Please set down the passage on the Girona museum's Jewish artifacts in full, word for word.

** Opening Document text block **

The Girona museum had a fairly large amount of Jewish sacred objects -- but most of them were from elsewhere, certainly of interest to non-Jewish visitors who would like to learn about Jewish life and culture, but not as much to Jews who are seeking to get a feeling for what life was like in Girona and what its artifacts were like.  

One that stood out -- a commemorative "gravestone" from the Girona synagogue, 14th century, found in 1888 in a house on a nearby street.  The white-ish letters on stone in clear legible Hebrew say, "Beit Yaakov (House of Jacob), come, let's walk toward the light of God.  Trust in God for all time, oh people, pour open your heart befor Him, for God is our refuge. Selah"

** Closing Document text block **
** Opening Dataset records block **

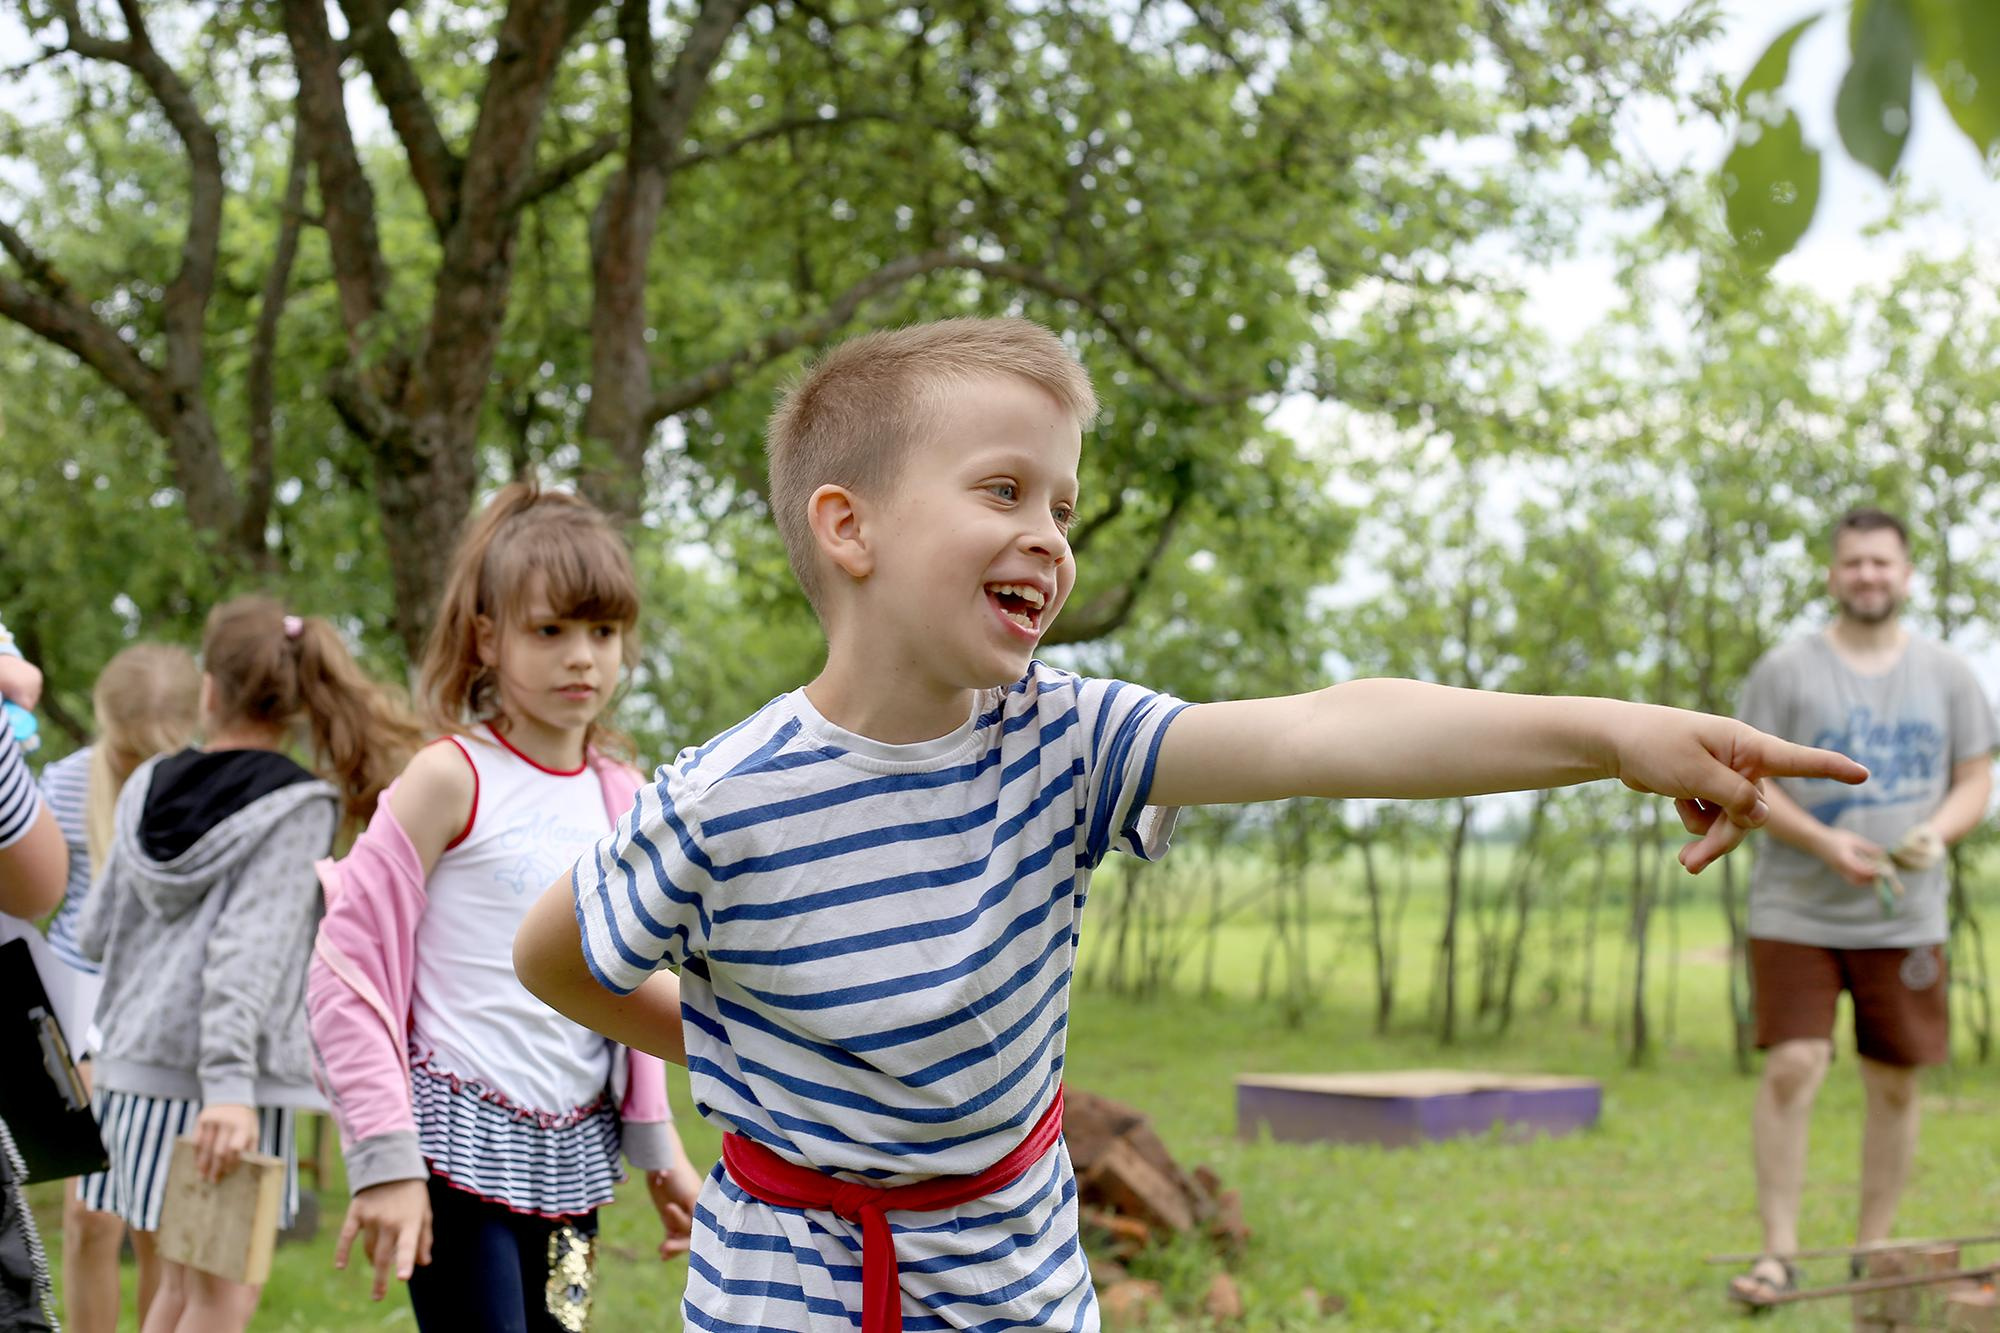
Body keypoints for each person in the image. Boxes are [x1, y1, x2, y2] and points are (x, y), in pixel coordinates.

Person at [511, 316, 1868, 1332]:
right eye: (1003, 490)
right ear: (847, 528)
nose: (1049, 535)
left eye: (1062, 505)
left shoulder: (1065, 741)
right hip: (792, 1290)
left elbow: (1328, 730)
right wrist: (730, 1044)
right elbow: (555, 957)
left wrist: (1611, 733)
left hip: (1018, 1281)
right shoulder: (724, 798)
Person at [310, 483, 700, 1333]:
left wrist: (660, 1148)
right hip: (450, 1153)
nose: (582, 658)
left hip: (573, 1169)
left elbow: (625, 985)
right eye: (550, 630)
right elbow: (346, 968)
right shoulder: (450, 778)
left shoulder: (625, 799)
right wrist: (385, 1159)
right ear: (488, 637)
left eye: (603, 631)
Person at [75, 596, 423, 1333]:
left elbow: (97, 932)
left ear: (210, 689)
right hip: (222, 1095)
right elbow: (247, 954)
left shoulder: (147, 780)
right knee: (221, 1298)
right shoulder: (298, 804)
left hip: (131, 1080)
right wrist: (229, 1089)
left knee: (180, 1287)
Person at [1726, 507, 1997, 1307]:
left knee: (1896, 1081)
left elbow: (1975, 778)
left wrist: (1937, 834)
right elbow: (1747, 776)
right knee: (1794, 1064)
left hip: (1906, 916)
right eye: (1854, 562)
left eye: (1882, 562)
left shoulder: (1949, 674)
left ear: (1906, 574)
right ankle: (1778, 1253)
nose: (1868, 574)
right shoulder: (1784, 670)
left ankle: (1871, 1249)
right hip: (1796, 908)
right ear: (1831, 574)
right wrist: (1822, 842)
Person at [48, 645, 200, 1333]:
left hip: (163, 1018)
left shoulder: (206, 787)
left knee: (154, 1220)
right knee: (90, 1214)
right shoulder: (67, 784)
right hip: (79, 1007)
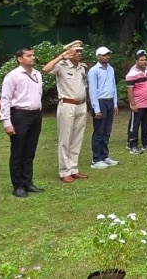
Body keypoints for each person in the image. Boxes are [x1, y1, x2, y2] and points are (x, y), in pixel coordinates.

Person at [0, 47, 43, 198]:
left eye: (33, 55)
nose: (33, 58)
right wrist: (7, 122)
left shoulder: (37, 74)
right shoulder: (13, 76)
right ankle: (18, 185)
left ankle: (28, 182)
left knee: (30, 150)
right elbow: (5, 99)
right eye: (29, 56)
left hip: (35, 114)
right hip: (20, 114)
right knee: (18, 151)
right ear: (20, 58)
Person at [43, 40, 88, 184]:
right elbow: (45, 69)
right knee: (65, 139)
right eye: (76, 51)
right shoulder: (61, 66)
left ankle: (73, 168)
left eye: (80, 51)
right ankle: (64, 171)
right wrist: (61, 57)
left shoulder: (82, 67)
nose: (79, 53)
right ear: (69, 52)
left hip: (81, 105)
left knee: (77, 137)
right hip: (67, 105)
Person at [87, 47, 119, 170]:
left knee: (107, 131)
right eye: (104, 55)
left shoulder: (110, 69)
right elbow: (92, 90)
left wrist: (115, 103)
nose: (107, 57)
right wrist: (96, 108)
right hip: (100, 101)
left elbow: (113, 86)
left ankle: (104, 155)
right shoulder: (94, 71)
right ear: (98, 57)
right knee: (99, 131)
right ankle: (96, 159)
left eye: (108, 55)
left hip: (110, 100)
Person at [125, 50, 147, 154]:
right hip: (138, 104)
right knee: (135, 125)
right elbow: (130, 89)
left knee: (146, 124)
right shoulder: (132, 73)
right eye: (141, 60)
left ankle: (146, 143)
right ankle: (132, 144)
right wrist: (133, 103)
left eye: (145, 59)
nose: (144, 62)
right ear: (136, 61)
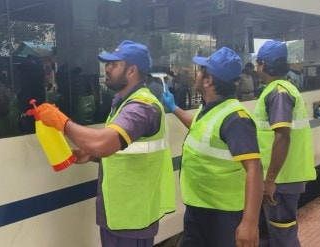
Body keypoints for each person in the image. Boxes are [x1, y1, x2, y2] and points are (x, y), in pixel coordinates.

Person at [36, 40, 175, 247]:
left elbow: (105, 143)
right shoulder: (123, 102)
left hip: (132, 218)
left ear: (132, 70)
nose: (107, 68)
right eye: (107, 63)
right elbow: (120, 148)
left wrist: (61, 122)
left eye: (114, 64)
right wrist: (92, 155)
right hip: (119, 214)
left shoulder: (142, 107)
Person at [162, 47, 263, 247]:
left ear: (208, 80)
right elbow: (204, 130)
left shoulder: (236, 119)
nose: (197, 74)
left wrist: (250, 222)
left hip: (223, 215)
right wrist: (174, 108)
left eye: (201, 70)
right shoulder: (210, 109)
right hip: (199, 209)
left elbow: (254, 168)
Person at [253, 40, 316, 247]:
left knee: (282, 237)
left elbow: (282, 135)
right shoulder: (282, 88)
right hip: (283, 178)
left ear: (263, 64)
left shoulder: (278, 93)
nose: (255, 68)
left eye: (257, 63)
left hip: (281, 181)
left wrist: (270, 180)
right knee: (272, 235)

** Closing Dataset records block **

» **Reply to the exercise**:
The Girona museum had a fairly large amount of Jewish sacred objects -- but most of them were from elsewhere, certainly of interest to non-Jewish visitors who would like to learn about Jewish life and culture, but not as much to Jews who are seeking to get a feeling for what life was like in Girona and what its artifacts were like.  

One that stood out -- a commemorative "gravestone" from the Girona synagogue, 14th century, found in 1888 in a house on a nearby street.  The white-ish letters on stone in clear legible Hebrew say, "Beit Yaakov (House of Jacob), come, let's walk toward the light of God.  Trust in God for all time, oh people, pour open your heart befor Him, for God is our refuge. Selah"